--- START ---

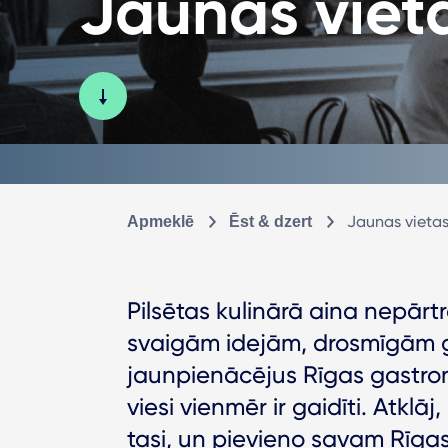
Jaunas vieta
Jaunas vietas
Apmeklē
Ēst & dzert
Pilsētas kulinārā aina nepārtr
svaigām idejām, drosmīgām g
jaunpienācējus Rīgas gastron
viesi vienmēr ir gaidīti. Atkl
tasi, un pievieno savam Rīg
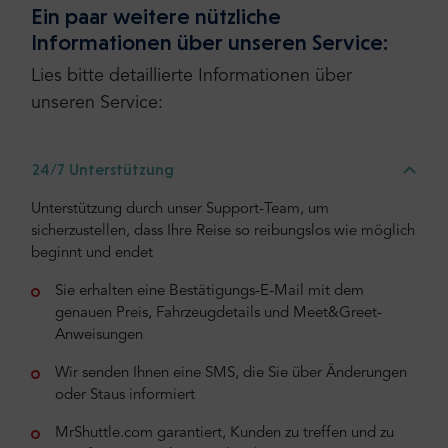
Ein paar weitere nützliche
Informationen über unseren Service:
Lies bitte detaillierte Informationen über
unseren Service:
24/7 Unterstützung
Unterstützung durch unser Support-Team, um
sicherzustellen, dass Ihre Reise so reibungslos wie möglich
beginnt und endet
Sie erhalten eine Bestätigungs-E-Mail mit dem
genauen Preis, Fahrzeugdetails und Meet&Greet-
Anweisungen
Wir senden Ihnen eine SMS, die Sie über Änderungen
oder Staus informiert
MrShuttle.com garantiert, Kunden zu treffen und zu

--- END ---

Among the lines of the material above, find those with the word "unseren". Copy each one.

Informationen über unseren Service:
unseren Service:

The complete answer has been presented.